Fetch-based API Frameworks
Build apps on Ampt with frameworks that follow web standards and use the fetch API.
Ampt's standards-compliant runtime lets app developers take advantage of the speed, small size, and portability of web-standard frameworks like Hono, ElysiaJS, and Itty Router.
note
The default request timeout for web frameworks is 29 seconds.
Hono
Hono is a fast yet fully featured web framework with the familiar style of returning a Response from your handlers. Your handlers receive a "Context" object that provides some helpers for building responses. It also supports middleware and includes a few out of the box for authentication, caching, CORS and so on. Hono supports JSX for returning server-rendered HTML, which is fully supported by Ampt.
Setting up Hono with Ampt is easy thanks to its app.fire()
method, which calls "addEventListener()" under the hood, so using Hono with Ampt is as simple as:
typescriptimport { Hono } from "hono"; const app = new Hono(); app.get("/", (c) => { return c.text("Hello Hono!"); }); app.fire();
Itty Router
Itty Router bills itself as being the smallest "feature-rich" router out there, and at 450 bytes it's kinda hard to argue with that. It has a clean and simple approach that defers creating the response until after all the middleware and handlers have run, which makes your code very concise.

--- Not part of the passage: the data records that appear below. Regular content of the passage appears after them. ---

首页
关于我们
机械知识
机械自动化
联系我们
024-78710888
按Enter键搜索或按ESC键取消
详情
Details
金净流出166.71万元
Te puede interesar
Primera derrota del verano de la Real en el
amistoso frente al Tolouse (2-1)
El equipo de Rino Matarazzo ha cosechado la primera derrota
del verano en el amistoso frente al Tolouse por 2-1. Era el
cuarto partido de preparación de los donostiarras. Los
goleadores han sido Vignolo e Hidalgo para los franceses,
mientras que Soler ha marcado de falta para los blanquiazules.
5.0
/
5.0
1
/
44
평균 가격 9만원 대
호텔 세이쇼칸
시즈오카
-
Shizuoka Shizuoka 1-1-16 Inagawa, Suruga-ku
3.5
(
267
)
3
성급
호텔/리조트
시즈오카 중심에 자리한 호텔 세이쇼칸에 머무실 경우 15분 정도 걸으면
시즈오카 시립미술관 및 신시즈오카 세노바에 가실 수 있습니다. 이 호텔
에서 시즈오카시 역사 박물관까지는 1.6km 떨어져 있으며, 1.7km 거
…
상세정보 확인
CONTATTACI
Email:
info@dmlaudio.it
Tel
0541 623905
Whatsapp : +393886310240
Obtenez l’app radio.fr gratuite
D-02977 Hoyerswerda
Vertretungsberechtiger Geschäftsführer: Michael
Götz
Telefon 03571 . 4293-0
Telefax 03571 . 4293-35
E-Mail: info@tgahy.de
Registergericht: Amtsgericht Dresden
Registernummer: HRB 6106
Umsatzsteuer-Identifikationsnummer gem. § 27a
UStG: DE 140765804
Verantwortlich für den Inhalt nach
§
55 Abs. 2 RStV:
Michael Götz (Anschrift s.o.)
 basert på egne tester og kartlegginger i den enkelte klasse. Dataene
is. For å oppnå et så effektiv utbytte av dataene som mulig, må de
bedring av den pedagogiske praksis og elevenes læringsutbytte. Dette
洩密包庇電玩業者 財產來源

Setting it up with Ampt is easy. The Router object has a handle
method that you can use to handle the fetch event:
typescriptimport { error, text, Router } from "itty-router"; const router = Router(); router.get("/hello", () => "Hello world"); addEventListener("fetch", (event: FetchEvent) => { event.respondWith(router.handle(event.request).then(text).catch(error)); });
ElysiaJS
ElysiaJS is another fast web-standard framework that is targeted at Bun users, but also works on any standard-compliant runtime. It has support for end-to-end type safety so you can write type-safe client-side code with auto-complete. It also has a long list of plugins for many common use cases including authorization, GraphQL, and tRPC.
To set it up with Ampt, you can use ElysiaJS's fetch
method:
typescriptimport { Elysia } from "elysia"; const app = new Elysia().get("/", () => "Hello Elysia"); addEventListener("fetch", (event: FetchEvent) => { event.respondWith(app.fetch(event.request)); });
Setting Timeouts
By default, all HTTP requests to Fetch-based frameworks will timeout at 29 seconds. This can be raised or lowered using the core
interface from the @ampt/sdk
and calling the core.context.setTimeout()

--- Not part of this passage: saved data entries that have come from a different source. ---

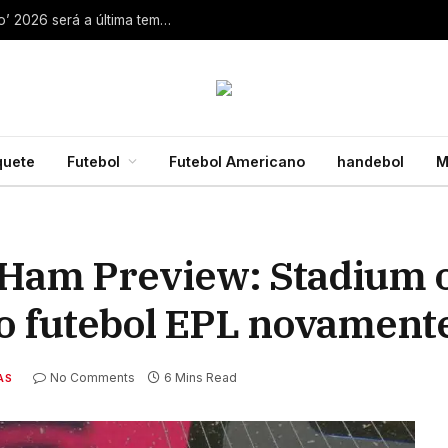
Aaron Rodgers, do Steelers, diz que ‘debate zero’ 2026 será a última temporada da NFL 28 de julho de 2026
quete
Futebol
Futebol Americano
handebol
M
Ham Preview: Stadium o
o futebol EPL novament
No Comments
6 Mins Read
AS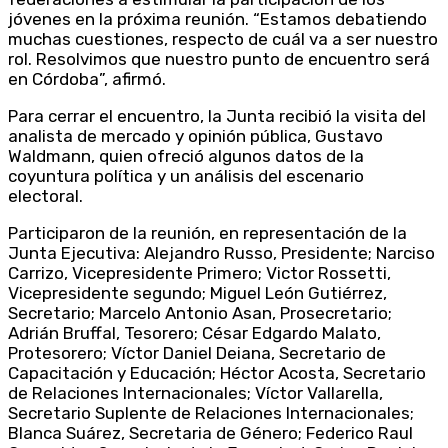
jóvenes en la próxima reunión. “Estamos debatiendo
muchas cuestiones, respecto de cuál va a ser nuestro
rol. Resolvimos que nuestro punto de encuentro será
en Córdoba”, afirmó.
Para cerrar el encuentro, la Junta recibió la visita del
analista de mercado y opinión pública, Gustavo
Waldmann, quien ofreció algunos datos de la
coyuntura política y un análisis del escenario
electoral.
Participaron de la reunión, en representación de la
Junta Ejecutiva: Alejandro Russo, Presidente; Narciso
Carrizo, Vicepresidente Primero; Victor Rossetti,
Vicepresidente segundo; Miguel León Gutiérrez,
Secretario; Marcelo Antonio Asan, Prosecretario;
Adrián Bruffal, Tesorero; César Edgardo Malato,
Protesorero; Víctor Daniel Deiana, Secretario de
Capacitación y Educación; Héctor Acosta, Secretario
de Relaciones Internacionales; Víctor Vallarella,
Secretario Suplente de Relaciones Internacionales;
Blanca Suárez, Secretaria de Género; Federico Raul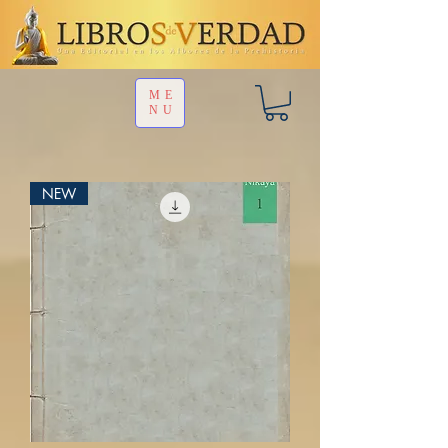
ME
NU
NEW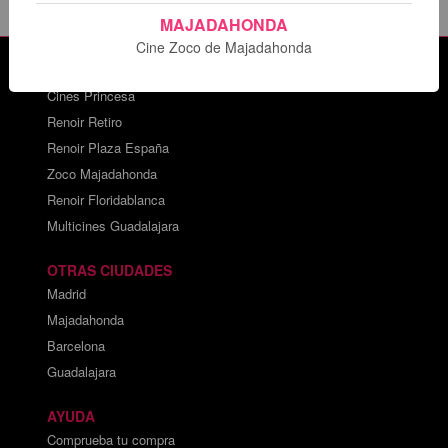
MAJADAHONDA
Cine Zoco de Majadahonda
CARTELERAS DE CINE
Cines Princesa
Renoir Retiro
Renoir Plaza España
Zoco Majadahonda
Renoir Floridablanca
Multicines Guadalajara
OTRAS CIUDADES
Madrid
Majadahonda
Barcelona
Guadalajara
AYUDA
Comprueba tu compra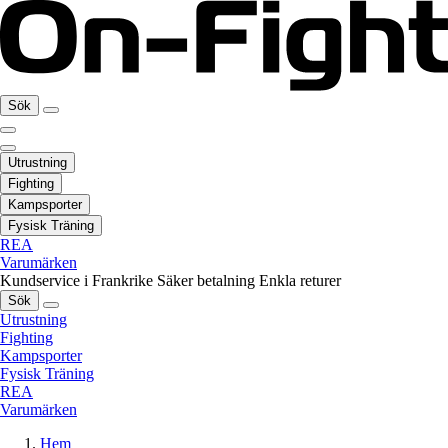
Sök
Utrustning
Fighting
Kampsporter
Fysisk Träning
REA
Varumärken
Kundservice i Frankrike
Säker betalning
Enkla returer
Sök
Utrustning
Fighting
Kampsporter
Fysisk Träning
REA
Varumärken
Hem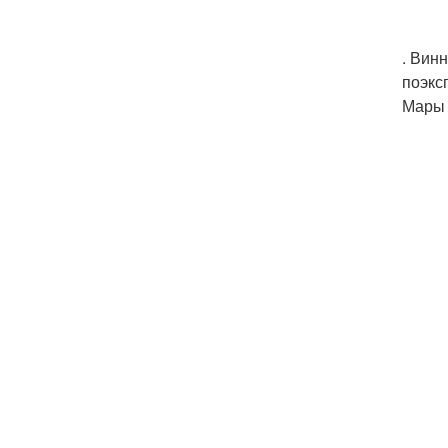
. Вин
поэкс
Мары 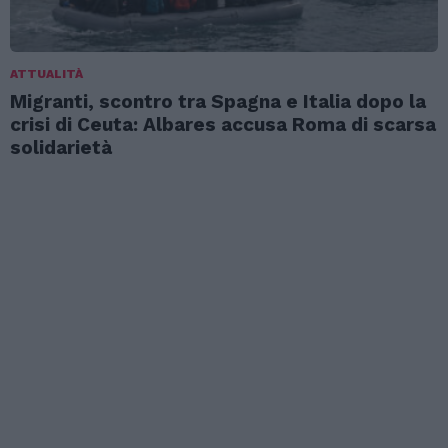
ATTUALITÀ
Migranti, scontro tra Spagna e Italia dopo la
crisi di Ceuta: Albares accusa Roma di scarsa
solidarietà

method from within the handler. For example, to set the timeout to 10 seconds:
Setting the timeout in Hono// Import the 'core' interface from the Ampt SDK import { core } from "@ampt/sdk"; import { Hono } from "hono"; const app = new Hono(); app.get("/", (c) => { // Set the timeout to 10 seconds core.context.setTimeout(10000); // 10 seconds return c.text("Hello Hono!"); }); app.fire();
This will set the timeout for this route handler only. To set the timeout for multiple routes at once, you can execute core.context.setTimeout()
from a middleware handler.
note
You must have Response Streaming enabled in your app's settings to raise the timeout above 29 seconds. This is enabled by default. You can check in your environment's Settings tab.